Track work. Laying ties, ballast, and tamping.

I know what all the Plasser machines do but I've never seen them do it. Brilliant video.
 
Excellent video. BTW, does this machine sing while it works? :hehe:

Seriously, looking at something like this made me think about the backbreaking labor that building and maintaining a railroad once entailed. Not that it is an easy job now, far from it, but I thought about all the men that must have ended up in constant pain from all of the wear and tear from the labor (my grandfather started as a gandy dancer for the Espee in the 19teens and worked his way up to steamfitter, retiring in the '50s and dying not long after from emphysema probably caused by all the asbestos he was exposed to in the shops).

Bernie
 
Wow, interesting!

Why is it called a Plasser, and what does it mean?

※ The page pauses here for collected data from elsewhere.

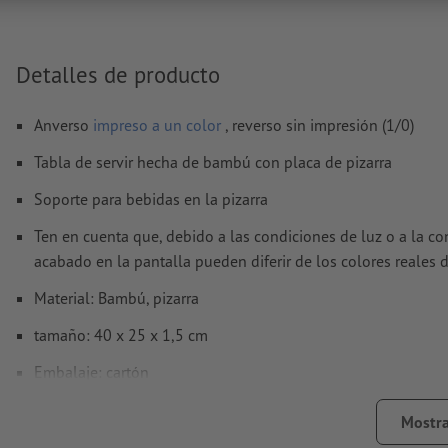
nuestro centro de ayuda.
No corregimos las
faltas de ortografía y de sintaxis
Detalles de producto
¿Cómo creo archivos de impresión correctamente?
Anverso
impreso a un color
, reverso sin impresión (1/0)
Tabla de servir hecha de bambú con placa de pizarra
Soporte para bebidas en la pizarra
Ten en cuenta que, debido a las condiciones de luz o a la co
acabado en la pantalla pueden diferir de los colores reales 
Material: Bambú, pizarra
tamaño: 40 x 25 x 1,5 cm
Embalaje: cartón
procesamiento: grabado a láser
Mostra
ubicación del grabado: en la placa de pizarra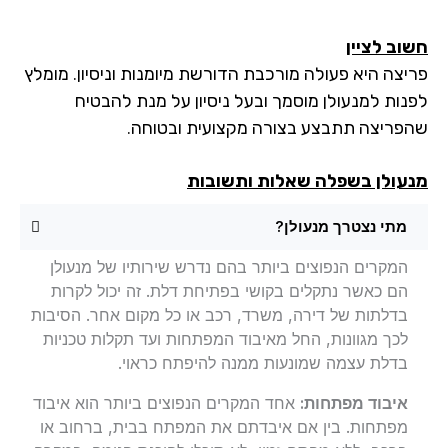
וב לציין
יצה היא פעולה מורכבת הדורשת מיומנות וניסיון. מומלץ
נות למנעולן מוסמך ובעל ניסיון על מנת להבטיח
פריצה תתבצע בצורה מקצועית ובטוחה.
עולן בשפלה שאלות ותשובות
מתי נצטרך מנעולן?
המקרים הנפוצים ביותר בהם נדרש שירותיו של מנעולן
הם כאשר נתקלים בקושי בפתיחת דלת. זה יכול לקרות
בדלתות של דירה, משרד, רכב או כל מקום אחר. הסיבות
לכך מגוונות, החל מאיבוד המפתחות ועד תקלות טכניות
בדלת עצמה שמונעות ממנה להיפתח כראוי.
איבוד מפתחות:
אחד המקרים הנפוצים ביותר הוא איבוד
מפתחות. בין אם איבדתם את המפתח בבית, ברחוב או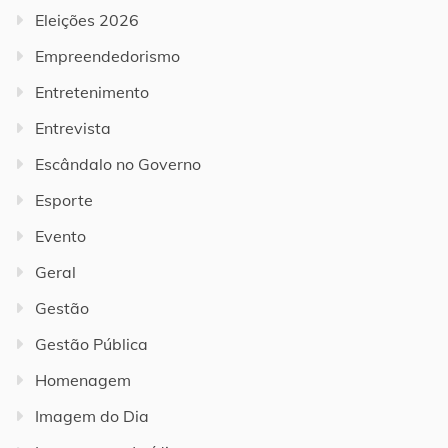
Eleições 2026
Empreendedorismo
Entretenimento
Entrevista
Escândalo no Governo
Esporte
Evento
Geral
Gestão
Gestão Pública
Homenagem
Imagem do Dia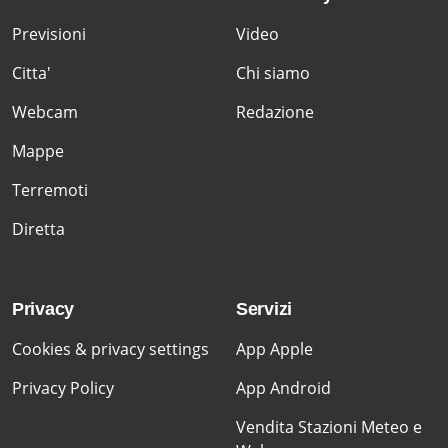
Previsioni
Video
Citta'
Chi siamo
Webcam
Redazione
Mappe
Terremoti
Diretta
Privacy
Servizi
Cookies & privacy settings
App Apple
Privacy Policy
App Android
Vendita Stazioni Meteo e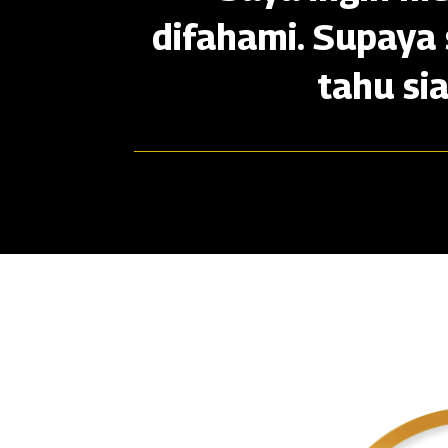
difahami. Supaya 
tahu si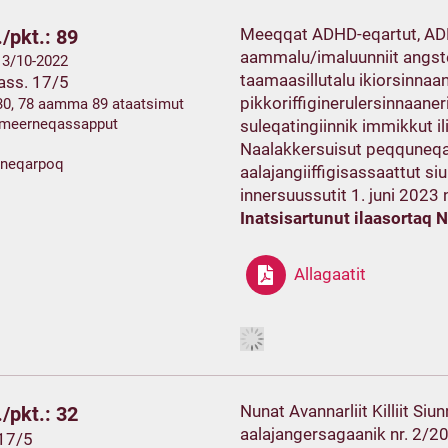
Meeqqat ADHD-eqartut, ADD
/pkt.: 89
aammalu/imaluunniit angst
 13/10-2022
taamaasillutalu ikiorsinnaa
ass. 17/5
pikkoriffiginerulersinnaane
30, 78 aamma 89 ataatsimut
ermeerneqassapput
suleqatingiinnik immikkut il
Naalakkersuisut peqquneqar
ineqarpoq
aalajangiiffigisassaattut si
innersuussutit 1. juni 2023
Inatsisartunut ilaasortaq 
Allagaatit
Nunat Avannarliit Killiit Si
/pkt.: 32
aalajangersagaanik nr. 2/202
 17/5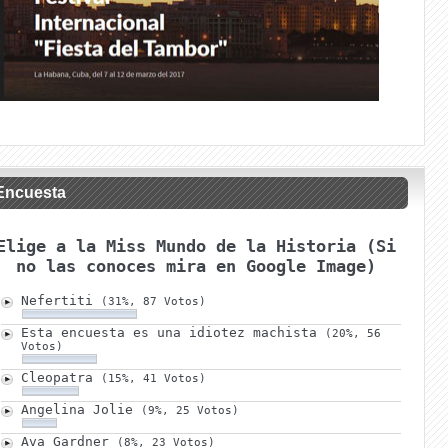
Encuesta
Elige a la Miss Mundo de la Historia (Si
no las conoces mira en Google Image)
Nefertiti
(31%, 87 Votos)
Esta encuesta es una idiotez machista
(20%, 56
Votos)
Cleopatra
(15%, 41 Votos)
Angelina Jolie
(9%, 25 Votos)
Ava Gardner
(8%, 23 Votos)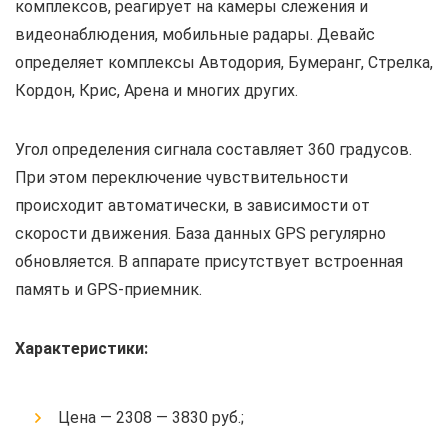
комплексов, реагирует на камеры слежения и
видеонаблюдения, мобильные радары. Девайс
определяет комплексы Автодория, Бумеранг, Стрелка,
Кордон, Крис, Арена и многих других.
Угол определения сигнала составляет 360 градусов.
При этом переключение чувствительности
происходит автоматически, в зависимости от
скорости движения. База данных GPS регулярно
обновляется. В аппарате присутствует встроенная
память и GPS-приемник.
Характеристики:
Цена — 2308 — 3830 руб.;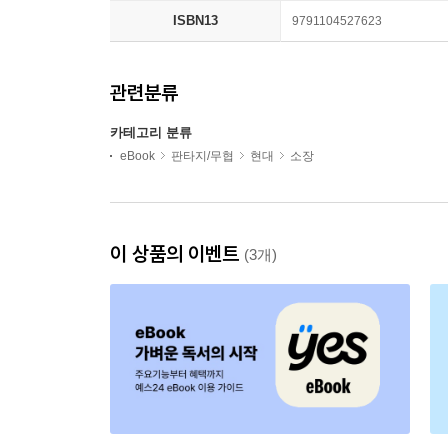
ISBN13
9791104527623
관련분류
카테고리 분류
eBook
판타지/무협
현대
소장
이 상품의 이벤트
(3개)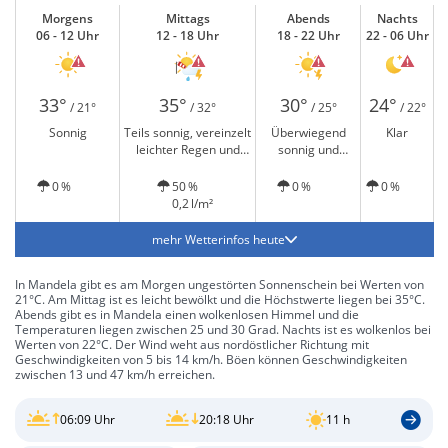
Morgens
Mittags
Abends
Nachts
06 - 12 Uhr
12 - 18 Uhr
18 - 22 Uhr
22 - 06 Uhr
33°
35°
30°
24°
/ 21°
/ 32°
/ 25°
/ 22°
Sonnig
Teils sonnig, vereinzelt
Überwiegend
Klar
leichter Regen und
sonnig und
Gewitter möglich
Gewitter möglich
0 %
50 %
0 %
0 %
0,2 l/m²
mehr Wetterinfos heute
In Mandela gibt es am Morgen ungestörten Sonnenschein bei Werten von
21°C. Am Mittag ist es leicht bewölkt und die Höchstwerte liegen bei 35°C.
Abends gibt es in Mandela einen wolkenlosen Himmel und die
Temperaturen liegen zwischen 25 und 30 Grad. Nachts ist es wolkenlos bei
Werten von 22°C. Der Wind weht aus nordöstlicher Richtung mit
Geschwindigkeiten von 5 bis 14 km/h. Böen können Geschwindigkeiten
zwischen 13 und 47 km/h erreichen.
06:09 Uhr
20:18 Uhr
11 h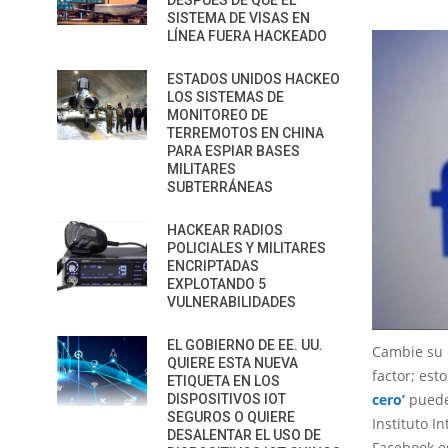
DESPUÉS DE QUE EL
SISTEMA DE VISAS EN
LÍNEA FUERA HACKEADO
ESTADOS UNIDOS HACKEO
LOS SISTEMAS DE
MONITOREO DE
TERREMOTOS EN CHINA
PARA ESPIAR BASES
MILITARES
SUBTERRÁNEAS
HACKEAR RADIOS
POLICIALES Y MILITARES
ENCRIPTADAS
EXPLOTANDO 5
VULNERABILIDADES
EL GOBIERNO DE EE. UU.
Cambie su
QUIERE ESTA NUEVA
factor; est
ETIQUETA EN LOS
cero’
puede
DISPOSITIVOS IOT
SEGUROS O QUIERE
Instituto I
DESALENTAR EL USO DE
Facebook e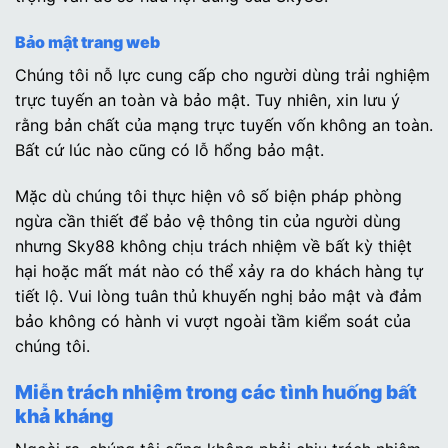
Bảo mật trang web
Chúng tôi nỗ lực cung cấp cho người dùng trải nghiệm
trực tuyến an toàn và bảo mật. Tuy nhiên, xin lưu ý
rằng bản chất của mạng trực tuyến vốn không an toàn.
Bất cứ lúc nào cũng có lỗ hổng bảo mật.
Mặc dù chúng tôi thực hiện vô số biện pháp phòng
ngừa cần thiết để bảo vệ thông tin của người dùng
nhưng Sky88 không chịu trách nhiệm về bất kỳ thiệt
hại hoặc mất mát nào có thể xảy ra do khách hàng tự
tiết lộ. Vui lòng tuân thủ khuyến nghị bảo mật và đảm
bảo không có hành vi vượt ngoài tầm kiểm soát của
chúng tôi.
Miễn trách nhiệm trong các tình huống bất
khả kháng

Someone built a lego one that could lay the lego tracks but couldn't join them. Still, it was good.

Now if only....
 
I have seen these machines in action in Britain, with the WCML being redone, the gravel trains are massive and very long, along with the rail and sleeper wagons...

I have to say the video was fasinating to watch, but when I saw them in real life, blimey they are noisy, and you can feel the shudder under the ground when the gravel is being placed under the track.

The only thing I did notice, they never worked on over bridges with these machines, as the train weighed too much, that it could put pressure on the bridge, that it could force the under bridge to collapse. So they would race the train over to the other side of the bridge and start again, track laying.

Brilliant video, who-ever filmed it, must have been there for ages watching the track laying process.